Automated cameras: good or bad?
While most transportation advocates agree that traditional tickets are not the central solution to traffic safety, other enforcement approaches prove much more divisive. Most notably, automated speed and red-light cameras engender dramatically different reactions. On one hand, both Morris and Levinson believe they are a better solution than police, and point to studies in support of this approach.
“I have been studying automated speed enforcement (ASE) for many years and I still believe it is an effective alternative to in-person enforcement,” explained Morris. “There are still risks to automated enforcement regarding decision making on where to place cameras and how to implement a fee structure.
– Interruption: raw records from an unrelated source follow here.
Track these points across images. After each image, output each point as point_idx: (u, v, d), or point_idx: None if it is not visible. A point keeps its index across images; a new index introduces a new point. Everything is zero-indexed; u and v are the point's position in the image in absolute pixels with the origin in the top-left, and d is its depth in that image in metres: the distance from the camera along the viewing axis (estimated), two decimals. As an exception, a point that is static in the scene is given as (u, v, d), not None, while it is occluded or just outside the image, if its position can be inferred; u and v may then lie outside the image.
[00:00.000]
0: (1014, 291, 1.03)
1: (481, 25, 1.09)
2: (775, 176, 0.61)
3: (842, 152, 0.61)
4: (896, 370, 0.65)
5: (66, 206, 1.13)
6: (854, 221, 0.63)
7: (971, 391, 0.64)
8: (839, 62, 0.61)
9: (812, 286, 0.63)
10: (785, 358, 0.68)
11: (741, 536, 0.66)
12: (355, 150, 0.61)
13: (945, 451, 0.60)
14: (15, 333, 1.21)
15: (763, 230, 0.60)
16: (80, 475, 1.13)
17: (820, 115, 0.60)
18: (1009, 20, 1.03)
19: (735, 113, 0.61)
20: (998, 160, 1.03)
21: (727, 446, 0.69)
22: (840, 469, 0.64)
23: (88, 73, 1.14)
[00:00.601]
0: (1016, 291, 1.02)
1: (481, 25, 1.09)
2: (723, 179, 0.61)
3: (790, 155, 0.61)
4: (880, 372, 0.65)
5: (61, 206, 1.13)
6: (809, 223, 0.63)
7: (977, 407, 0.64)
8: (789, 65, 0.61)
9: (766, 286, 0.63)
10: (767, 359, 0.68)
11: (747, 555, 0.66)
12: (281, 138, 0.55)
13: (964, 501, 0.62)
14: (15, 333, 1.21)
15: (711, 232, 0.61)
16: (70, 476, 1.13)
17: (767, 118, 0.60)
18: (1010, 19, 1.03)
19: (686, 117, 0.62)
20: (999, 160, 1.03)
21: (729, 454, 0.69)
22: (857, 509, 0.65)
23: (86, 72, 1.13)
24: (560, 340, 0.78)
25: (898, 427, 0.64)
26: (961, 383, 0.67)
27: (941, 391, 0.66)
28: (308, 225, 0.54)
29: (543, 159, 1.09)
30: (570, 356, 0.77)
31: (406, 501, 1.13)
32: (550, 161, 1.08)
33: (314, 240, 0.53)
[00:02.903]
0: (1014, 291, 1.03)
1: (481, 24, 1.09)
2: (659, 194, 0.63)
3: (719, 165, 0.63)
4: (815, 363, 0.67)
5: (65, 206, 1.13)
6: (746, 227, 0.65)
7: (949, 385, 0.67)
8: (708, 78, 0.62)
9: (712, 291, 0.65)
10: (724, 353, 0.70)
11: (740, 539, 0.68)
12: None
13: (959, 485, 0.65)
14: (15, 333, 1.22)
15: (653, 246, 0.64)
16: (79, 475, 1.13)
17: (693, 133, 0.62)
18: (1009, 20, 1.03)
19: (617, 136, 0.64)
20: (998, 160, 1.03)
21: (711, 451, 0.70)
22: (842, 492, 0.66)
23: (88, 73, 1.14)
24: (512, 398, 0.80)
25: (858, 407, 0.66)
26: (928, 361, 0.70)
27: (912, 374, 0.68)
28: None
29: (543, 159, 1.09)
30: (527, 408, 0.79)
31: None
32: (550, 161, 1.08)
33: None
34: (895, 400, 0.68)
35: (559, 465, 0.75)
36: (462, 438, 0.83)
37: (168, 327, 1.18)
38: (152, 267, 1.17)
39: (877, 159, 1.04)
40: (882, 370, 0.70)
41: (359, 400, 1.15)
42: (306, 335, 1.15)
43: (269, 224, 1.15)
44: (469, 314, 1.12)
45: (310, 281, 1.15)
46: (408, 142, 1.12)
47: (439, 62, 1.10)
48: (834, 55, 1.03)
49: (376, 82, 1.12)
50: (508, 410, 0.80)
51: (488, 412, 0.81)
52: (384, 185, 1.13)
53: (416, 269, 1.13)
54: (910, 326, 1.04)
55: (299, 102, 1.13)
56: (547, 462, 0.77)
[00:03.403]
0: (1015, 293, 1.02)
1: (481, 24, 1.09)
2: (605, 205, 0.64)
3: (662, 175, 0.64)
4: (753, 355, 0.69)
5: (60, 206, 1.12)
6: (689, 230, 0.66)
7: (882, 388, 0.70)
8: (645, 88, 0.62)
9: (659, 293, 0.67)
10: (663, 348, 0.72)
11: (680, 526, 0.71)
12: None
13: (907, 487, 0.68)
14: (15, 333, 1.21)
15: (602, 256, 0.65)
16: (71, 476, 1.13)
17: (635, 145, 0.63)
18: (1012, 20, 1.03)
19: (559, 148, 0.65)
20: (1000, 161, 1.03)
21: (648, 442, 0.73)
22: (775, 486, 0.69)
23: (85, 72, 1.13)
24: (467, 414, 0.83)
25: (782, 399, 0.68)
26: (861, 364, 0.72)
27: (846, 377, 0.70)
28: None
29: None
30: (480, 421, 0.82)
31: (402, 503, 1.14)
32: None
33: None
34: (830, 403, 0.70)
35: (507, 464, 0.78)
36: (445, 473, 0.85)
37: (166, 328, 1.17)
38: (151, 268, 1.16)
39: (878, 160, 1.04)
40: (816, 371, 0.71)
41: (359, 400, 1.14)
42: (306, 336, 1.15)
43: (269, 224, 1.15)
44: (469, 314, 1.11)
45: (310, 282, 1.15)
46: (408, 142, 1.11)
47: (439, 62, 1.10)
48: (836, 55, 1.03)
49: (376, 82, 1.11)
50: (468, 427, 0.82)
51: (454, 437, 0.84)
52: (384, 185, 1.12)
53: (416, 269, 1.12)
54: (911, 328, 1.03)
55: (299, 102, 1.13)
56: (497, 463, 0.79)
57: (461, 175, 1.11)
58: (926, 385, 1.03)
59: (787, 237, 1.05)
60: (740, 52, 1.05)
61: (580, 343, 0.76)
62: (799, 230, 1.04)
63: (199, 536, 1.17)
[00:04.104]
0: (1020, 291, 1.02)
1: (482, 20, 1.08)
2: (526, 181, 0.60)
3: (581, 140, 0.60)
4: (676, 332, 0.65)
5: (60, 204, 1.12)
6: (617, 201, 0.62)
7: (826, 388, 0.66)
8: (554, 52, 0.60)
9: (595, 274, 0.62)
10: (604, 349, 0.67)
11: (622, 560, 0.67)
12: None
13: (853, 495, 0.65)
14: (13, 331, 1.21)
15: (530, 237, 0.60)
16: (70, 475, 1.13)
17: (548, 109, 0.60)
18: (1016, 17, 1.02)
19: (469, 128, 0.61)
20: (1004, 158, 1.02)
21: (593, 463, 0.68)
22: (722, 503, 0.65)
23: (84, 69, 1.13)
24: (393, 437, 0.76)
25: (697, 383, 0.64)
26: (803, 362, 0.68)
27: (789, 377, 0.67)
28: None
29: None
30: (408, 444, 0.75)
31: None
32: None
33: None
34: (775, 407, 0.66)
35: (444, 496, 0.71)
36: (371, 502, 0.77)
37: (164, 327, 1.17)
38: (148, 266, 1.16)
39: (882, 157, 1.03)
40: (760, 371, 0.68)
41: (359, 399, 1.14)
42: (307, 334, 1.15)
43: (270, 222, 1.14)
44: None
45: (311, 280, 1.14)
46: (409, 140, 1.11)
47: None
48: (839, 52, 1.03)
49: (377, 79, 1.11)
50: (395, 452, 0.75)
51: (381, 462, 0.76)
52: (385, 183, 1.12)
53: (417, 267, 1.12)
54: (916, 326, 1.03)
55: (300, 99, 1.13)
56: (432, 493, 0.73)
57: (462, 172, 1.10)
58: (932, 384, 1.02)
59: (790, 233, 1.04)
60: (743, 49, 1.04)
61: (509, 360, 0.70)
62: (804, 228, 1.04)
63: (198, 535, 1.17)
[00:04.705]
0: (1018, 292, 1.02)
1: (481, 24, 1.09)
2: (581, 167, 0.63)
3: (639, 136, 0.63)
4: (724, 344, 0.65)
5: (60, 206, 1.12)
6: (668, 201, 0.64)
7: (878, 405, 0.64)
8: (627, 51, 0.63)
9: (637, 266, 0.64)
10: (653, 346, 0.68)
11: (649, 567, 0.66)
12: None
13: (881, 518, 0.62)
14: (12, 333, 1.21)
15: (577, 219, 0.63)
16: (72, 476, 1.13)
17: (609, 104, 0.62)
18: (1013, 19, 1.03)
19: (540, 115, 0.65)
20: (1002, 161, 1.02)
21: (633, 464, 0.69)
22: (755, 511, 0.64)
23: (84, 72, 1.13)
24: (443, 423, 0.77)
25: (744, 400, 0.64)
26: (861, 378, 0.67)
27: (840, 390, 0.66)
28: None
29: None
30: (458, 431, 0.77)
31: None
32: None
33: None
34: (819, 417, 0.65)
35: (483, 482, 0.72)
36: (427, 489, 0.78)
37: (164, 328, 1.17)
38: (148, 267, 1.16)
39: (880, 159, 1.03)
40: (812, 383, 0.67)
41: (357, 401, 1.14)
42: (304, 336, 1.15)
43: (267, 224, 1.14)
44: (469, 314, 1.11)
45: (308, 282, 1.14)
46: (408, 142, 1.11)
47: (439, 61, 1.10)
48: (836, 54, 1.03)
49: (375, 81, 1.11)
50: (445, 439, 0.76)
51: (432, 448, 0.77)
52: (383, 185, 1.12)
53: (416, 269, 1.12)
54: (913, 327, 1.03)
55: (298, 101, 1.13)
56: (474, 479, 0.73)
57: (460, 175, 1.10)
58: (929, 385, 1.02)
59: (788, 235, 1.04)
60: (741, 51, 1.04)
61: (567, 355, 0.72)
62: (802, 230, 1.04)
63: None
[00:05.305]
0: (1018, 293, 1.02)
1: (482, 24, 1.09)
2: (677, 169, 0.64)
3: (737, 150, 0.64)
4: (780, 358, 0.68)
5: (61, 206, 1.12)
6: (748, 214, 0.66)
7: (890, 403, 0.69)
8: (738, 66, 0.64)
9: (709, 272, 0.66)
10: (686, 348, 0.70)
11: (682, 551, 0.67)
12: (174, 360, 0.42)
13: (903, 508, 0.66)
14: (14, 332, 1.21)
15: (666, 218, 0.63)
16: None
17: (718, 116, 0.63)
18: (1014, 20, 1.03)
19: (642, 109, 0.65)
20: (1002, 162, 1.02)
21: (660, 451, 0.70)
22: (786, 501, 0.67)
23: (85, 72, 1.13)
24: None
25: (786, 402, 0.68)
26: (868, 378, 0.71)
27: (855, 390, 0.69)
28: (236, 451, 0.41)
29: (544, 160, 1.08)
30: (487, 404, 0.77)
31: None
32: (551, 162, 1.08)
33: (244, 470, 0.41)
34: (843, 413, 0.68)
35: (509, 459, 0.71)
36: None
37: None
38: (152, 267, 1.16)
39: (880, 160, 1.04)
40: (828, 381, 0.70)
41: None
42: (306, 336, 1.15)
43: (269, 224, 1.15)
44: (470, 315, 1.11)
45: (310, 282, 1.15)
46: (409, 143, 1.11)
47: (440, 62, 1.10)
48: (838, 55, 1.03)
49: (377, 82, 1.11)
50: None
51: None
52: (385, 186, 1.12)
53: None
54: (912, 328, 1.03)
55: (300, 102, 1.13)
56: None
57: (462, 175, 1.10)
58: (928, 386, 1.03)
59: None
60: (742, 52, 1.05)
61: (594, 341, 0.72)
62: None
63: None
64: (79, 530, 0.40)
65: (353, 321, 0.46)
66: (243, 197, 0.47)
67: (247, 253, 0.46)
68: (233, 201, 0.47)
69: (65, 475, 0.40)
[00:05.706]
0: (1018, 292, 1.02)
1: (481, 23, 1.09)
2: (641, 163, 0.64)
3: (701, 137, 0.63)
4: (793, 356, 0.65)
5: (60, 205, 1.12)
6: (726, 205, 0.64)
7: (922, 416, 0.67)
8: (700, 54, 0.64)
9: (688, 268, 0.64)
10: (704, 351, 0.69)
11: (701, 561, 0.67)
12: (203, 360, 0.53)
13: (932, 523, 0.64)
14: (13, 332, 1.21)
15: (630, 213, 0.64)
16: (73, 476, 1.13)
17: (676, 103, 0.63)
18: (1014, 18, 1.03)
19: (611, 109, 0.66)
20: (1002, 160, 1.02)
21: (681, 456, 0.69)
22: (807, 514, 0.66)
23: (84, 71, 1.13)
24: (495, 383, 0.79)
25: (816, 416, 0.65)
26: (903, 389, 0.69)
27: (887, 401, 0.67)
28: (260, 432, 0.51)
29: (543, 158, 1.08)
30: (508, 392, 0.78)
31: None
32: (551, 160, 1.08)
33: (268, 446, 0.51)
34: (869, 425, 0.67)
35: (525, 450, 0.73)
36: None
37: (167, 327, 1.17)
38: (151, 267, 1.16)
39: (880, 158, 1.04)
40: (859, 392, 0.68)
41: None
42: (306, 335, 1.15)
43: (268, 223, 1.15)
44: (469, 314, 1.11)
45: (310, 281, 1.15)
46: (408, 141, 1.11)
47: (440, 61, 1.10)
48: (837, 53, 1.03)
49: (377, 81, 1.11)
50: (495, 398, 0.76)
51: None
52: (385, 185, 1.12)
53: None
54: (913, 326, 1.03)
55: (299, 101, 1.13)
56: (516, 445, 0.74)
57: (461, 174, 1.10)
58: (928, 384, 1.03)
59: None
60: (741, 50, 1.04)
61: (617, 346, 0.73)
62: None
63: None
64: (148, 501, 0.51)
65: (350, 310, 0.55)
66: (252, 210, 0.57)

Each decision could result in disproportional impacts or harm on minority populations if not done thoughtfully.”
According to Morris, speed cameras, like the ones deployed around New York City schools and in other countries, also reduce bias, so that white drivers are not more likely to be let off with a warning, and additionally pose “little risk of escalation or violence” by police officers.
It’s a sentiment shared by Levinson, who sees cameras as a solution: “There is strong evidence that photo enforcement of speeding and red-light running is effective, if also abused in different ways, notably as a cash cow, and deployment needs to not just be in poor neighborhoods.”
On the other hand, automatic cameras are a nonstarter for Narayanan, who sees them as part of a punitive fine-based system that has long been unequally impactful on communities of color.
“Red-light cameras in my mind are just another part of same system that has brutalized our black and brown community members,” said Narayanan. “[They] seek to gets folks to comply through threat of punishment [and] it’s opposed to our philosophy of harm reduction.”
Narayanan points out that cameras can also be used as a tool for surveillance; for example, Immigrations and Custom’s Enforcement could theoretically use their data to victimize immigrant communities. He argues that “[those] calling for cameras are suffering from failure of imagination,” and we should instead be pushing for transformative change of our streets.
(At this point, it’s a moot point because any use legalization of cameras would have to come from the state Legislature.)
Over the next year, the debate over reimagining the Minneapolis Police Department promises to dominate conversation at City Hall. As detailed proposals begin to emerge, the difficult question of traffic enforcement will be an ongoing question for anyone thinking about a new vision for community safety.
Even something as simple as parking tickets makes the difficulty apparent. If the idea is to replace parking enforcement “officers” with something more benign, that’s been tried before. As journalist Aaron Gordon described, parking tickets used to be handled by “meter maids,” but they began dressing and acting more like official police once angry drivers began hassling them and refusing to accept fines. Figuring out how to strike a balance around enforcing even basic rules becomes increasingly difficult in a society that views even basic government services as fundamentally illegitimate.
For Our Streets Minneapolis, the first step in that conversation is to take police enforcement off the table. They began an email campaign last week aimed at “removing all traffic enforcement policies” from the city’s transportation plans.
It’s an idea that, for justice advocates like Lugo, out in California, is long overdue.
“I’d say the way forward is to invest our public dollars in nonviolent street safety efforts defined and led by Black, Indigenous, POC communities,” Lugo said. “These efforts probably won’t look the same as white-led bike/ped planning. They’ll probably be more fluid, land-based, and humanistic. Are the advocates for white-centered street safety models going to get on board with this, or are they going to keep taking space for their vision of the future?”